[Task brief]
Go through the following data and transcribe exactly the stretch of lines from the one holding "Bridgit B opened" to the one holding "Guy stated that", both included.

[Opening Data in this exercise section]

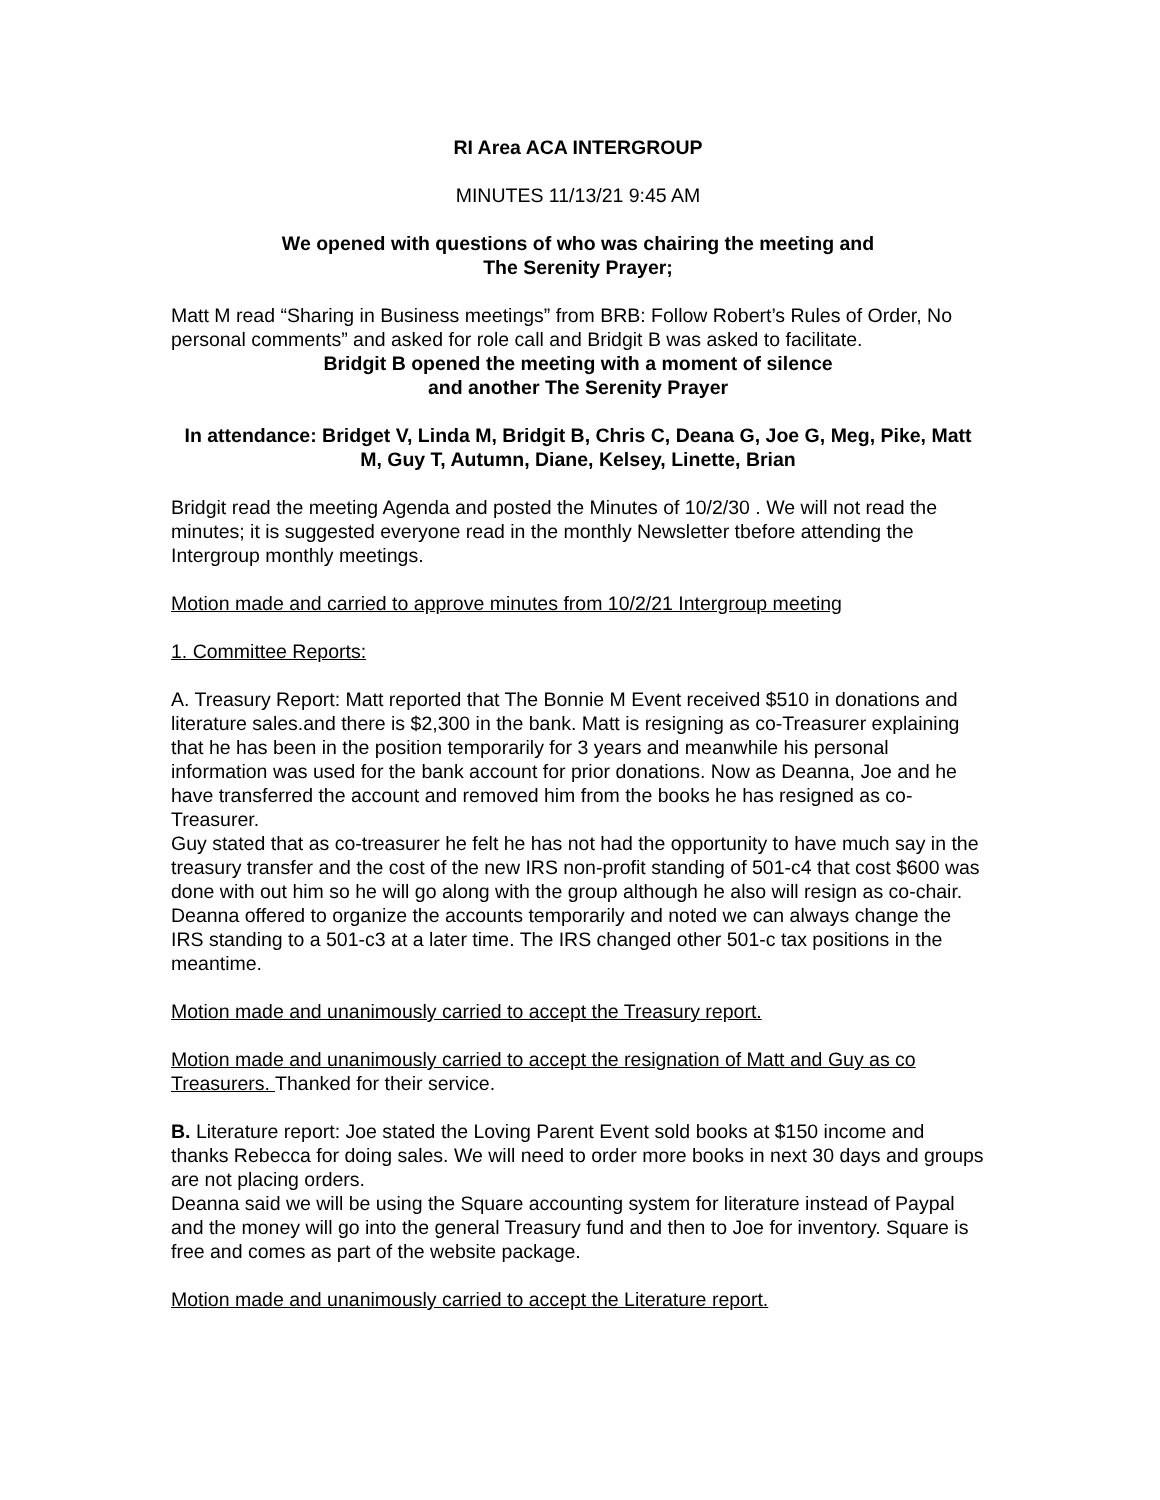RI Area ACA INTERGROUP
MINUTES 11/13/21 9:45 AM
We opened with questions of who was chairing the meeting and
The Serenity Prayer;
Matt M read “Sharing in Business meetings” from BRB: Follow Robert’s Rules of Order, No personal comments” and asked for role call and Bridgit B was asked to facilitate.
Bridgit B opened the meeting with a moment of silence
and another The Serenity Prayer
In attendance: Bridget V, Linda M, Bridgit B, Chris C, Deana G, Joe G, Meg, Pike, Matt M, Guy T, Autumn, Diane, Kelsey, Linette, Brian
Bridgit read the meeting Agenda and posted the Minutes of 10/2/30 . We will not read the minutes; it is suggested everyone read in the monthly Newsletter tbefore attending the Intergroup monthly meetings.
Motion made and carried to approve minutes from 10/2/21 Intergroup meeting
1. Committee Reports:
A. Treasury Report: Matt reported that The Bonnie M Event received $510 in donations and literature sales.and there is $2,300 in the bank. Matt is resigning as co-Treasurer explaining that he has been in the position temporarily for 3 years and meanwhile his personal information was used for the bank account for prior donations. Now as Deanna, Joe and he have transferred the account and removed him from the books he has resigned as co-Treasurer.
Guy stated that as co-treasurer he felt he has not had the opportunity to have much say in the treasury transfer and the cost of the new IRS non-profit standing of 501-c4 that cost $600 was done with out him so he will go along with the group although he also will resign as co-chair.
Deanna offered to organize the accounts temporarily and noted we can always change the IRS standing to a 501-c3 at a later time. The IRS changed other 501-c tax positions in the meantime.
Motion made and unanimously carried to accept the Treasury report.
Motion made and unanimously carried to accept the resignation of Matt and Guy as co Treasurers. Thanked for their service.
B. Literature report: Joe stated the Loving Parent Event sold books at $150 income and thanks Rebecca for doing sales. We will need to order more books in next 30 days and groups are not placing orders.
Deanna said we will be using the Square accounting system for literature instead of Paypal and the money will go into the general Treasury fund and then to Joe for inventory. Square is free and comes as part of the website package.
Motion made and unanimously carried to accept the Literature report.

[Closing Data in this exercise section]

[Problem solution]
Bridgit B opened the meeting with a moment of silence
and another The Serenity Prayer
In attendance: Bridget V, Linda M, Bridgit B, Chris C, Deana G, Joe G, Meg, Pike, Matt M, Guy T, Autumn, Diane, Kelsey, Linette, Brian
Bridgit read the meeting Agenda and posted the Minutes of 10/2/30 . We will not read the minutes; it is suggested everyone read in the monthly Newsletter tbefore attending the Intergroup monthly meetings.
Motion made and carried to approve minutes from 10/2/21 Intergroup meeting
1. Committee Reports:
A. Treasury Report: Matt reported that The Bonnie M Event received $510 in donations and literature sales.and there is $2,300 in the bank. Matt is resigning as co-Treasurer explaining that he has been in the position temporarily for 3 years and meanwhile his personal information was used for the bank account for prior donations. Now as Deanna, Joe and he have transferred the account and removed him from the books he has resigned as co-Treasurer.
Guy stated that as co-treasurer he felt he has not had the opportunity to have much say in the treasury transfer and the cost of the new IRS non-profit standing of 501-c4 that cost $600 was done with out him so he will go along with the group although he also will resign as co-chair.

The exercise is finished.